While he disses my lack of nutrition, he has no problem eating my food. We snack and chat about nothing and everything—movies, what we like, what we don’t. He confesses he hasn’t seen a movie in over three years then talks about touring and the lifestyle he leads. While at first, glamorous, it would be exhausting after a while.
Then the topic of food comes up, more specifically, our favorite foods. No surprise, the pound of sugar I just consumed is an anchor in my belly. Why is it when you’re starving, food pops into your mind? It’s pure torture.
As he licks the salt from his fingers, the smacking of his lips gets my attention, and the pink tip of his tongue swirls around his finger as ripples of excitement shoot through my stomach like he’s licking me.
Eyes on the road, Pansy. Eyes on the road.
Brave
“Why are you out here?”
“What?” She sips from the water bottle. “My mouth’s wrung out from the sugar and salt.”
“I bet.” I smirk. She hoovered not only the chips, but also the whole pack of Twizzlers. “Why are you out here on this road tonight?”
“Um, that’s a long story. I’d rather not get into it.”
“Come on, I thought we were friends,” I cajole, nudging her shoulder. “Tell me.”
“Fine, but I’m keeping it simple and quick, and don’t interrupt. Actually, don’t say a thing even when I’m done.”
“Got it.
” I make the Boy Scout sign with my fingers. She rolls her eyes, correctly guessing I was never a Boy Scout.
“I’m heading out on a new start. My life is a mess.
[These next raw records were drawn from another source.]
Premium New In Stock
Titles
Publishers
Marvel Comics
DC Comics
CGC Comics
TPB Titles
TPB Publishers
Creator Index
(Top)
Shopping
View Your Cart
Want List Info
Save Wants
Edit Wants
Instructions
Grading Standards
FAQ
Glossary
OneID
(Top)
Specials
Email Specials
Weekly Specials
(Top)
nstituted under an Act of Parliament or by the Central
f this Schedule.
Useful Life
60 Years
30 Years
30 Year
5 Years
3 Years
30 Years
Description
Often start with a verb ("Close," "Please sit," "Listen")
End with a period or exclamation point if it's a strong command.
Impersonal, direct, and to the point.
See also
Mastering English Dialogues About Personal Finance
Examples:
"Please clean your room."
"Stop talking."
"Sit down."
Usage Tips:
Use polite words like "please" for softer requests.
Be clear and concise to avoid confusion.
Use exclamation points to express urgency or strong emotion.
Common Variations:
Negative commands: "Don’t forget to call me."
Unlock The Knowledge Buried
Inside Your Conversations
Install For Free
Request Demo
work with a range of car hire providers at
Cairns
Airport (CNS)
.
I’ve been unable to finish a college degree, and not because my grades suck. They’re excellent. It’s because I can’t make my mind up.
“I took a couple years after high school to figure out what interested me, and I thought I’d found my passion in event planning so I enrolled in a hospitality program. It took two years to figure out I’d made a bad choice. I’m not a planner. How I thought I could plan huge events and organize all the vendors and details down to the second is beyond me. I then took another couple years to decide I wanted to be a nurse, but again, I wasn’t cut out for needles, blood, and people dying. I was miserable, so I dropped out—”
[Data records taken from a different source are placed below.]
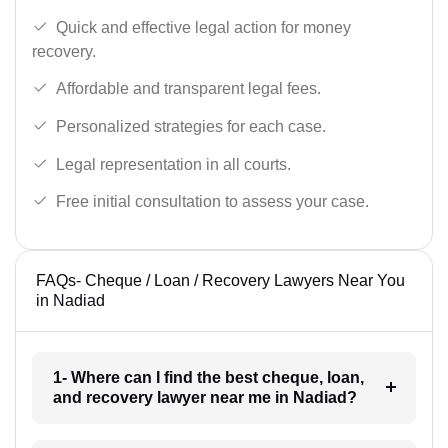
Quick and effective legal action for money
recovery.
Affordable and transparent legal fees.
Personalized strategies for each case.
Legal representation in all courts.
Free initial consultation to assess your case.
FAQs- Cheque / Loan / Recovery Lawyers Near You
in Nadiad
1- Where can I find the best cheque, loan,
and recovery lawyer near me in Nadiad?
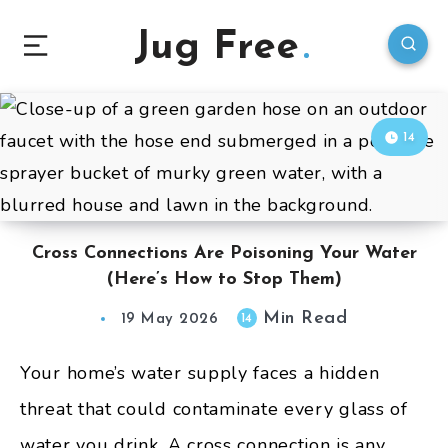
Jug Free
14
Cross Connections Are Poisoning Your Water
(Here’s How to Stop Them)
Min Read
14
19 May 2026
Your home’s water supply faces a hidden
threat that could contaminate every glass of
water you drink. A cross connection is any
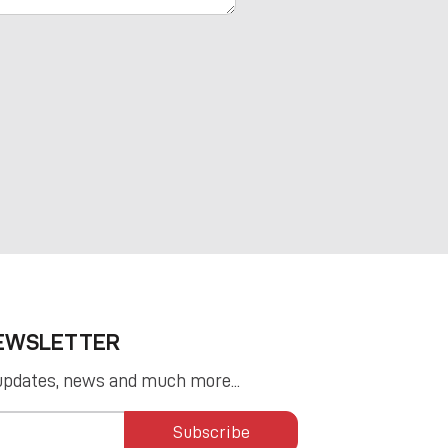
NEWSLETTER
updates, news and much more...
Subscribe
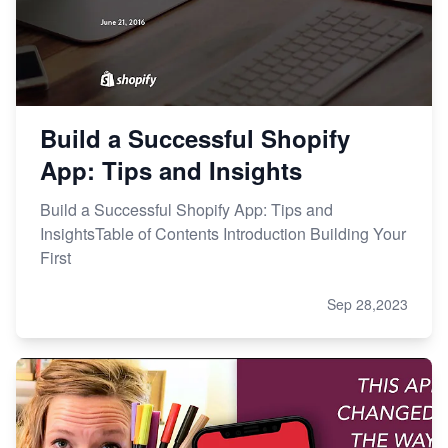
Build a Successful Shopify
App: Tips and Insights
Build a Successful Shopify App: Tips and
InsightsTable of Contents Introduction Building Your
First
Sep 28,2023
“I’m sensing a pattern here,” I interject, unable to resist, although I should keep quiet. I’m fascinated by her story.
“Uh-uh, you promised not to say a word. One more thing out of your mouth and I stop talking.”
I almost challenge her by saying I’d like to see that because I doubt she can be quiet. It’s obvious her story is hard for her to share—she’s wearing down the wheel with her roaming hands. I’m guessing she considers herself a failure because of her lack of direction.
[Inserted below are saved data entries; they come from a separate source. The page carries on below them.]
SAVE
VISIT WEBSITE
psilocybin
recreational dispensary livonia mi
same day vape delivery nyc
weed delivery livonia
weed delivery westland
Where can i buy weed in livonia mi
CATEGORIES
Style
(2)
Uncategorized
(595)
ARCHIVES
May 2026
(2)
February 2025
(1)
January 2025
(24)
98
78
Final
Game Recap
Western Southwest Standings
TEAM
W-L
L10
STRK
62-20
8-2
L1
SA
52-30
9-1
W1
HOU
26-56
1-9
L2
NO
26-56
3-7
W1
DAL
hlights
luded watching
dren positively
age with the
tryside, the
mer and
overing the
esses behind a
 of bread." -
To me, she’s brave enough to try new things, to want to find her true passion. I lost mine for the band years ago and kept my mouth shut for too long—so long, I ended up blurting out my departure to my band mates and closest friends. No wonder they kicked me out.
“Anyway, I’m now less than two weeks out of college and back to square one. About a week ago, I came home early to find my boyfriend in bed with another woman. Even though I wanted to leave, I didn’t have anywhere to go. He said I could stay until I figured things out, but that was his guilt talking, and it was such a bad idea. Two days ago, he kicked me out. His new girlfriend didn’t like me still living with him, and frankly, neither did I, so I had to go. Then …” She hesitates. “You know what? Forget it. That’s enough humiliation for one lifetime.”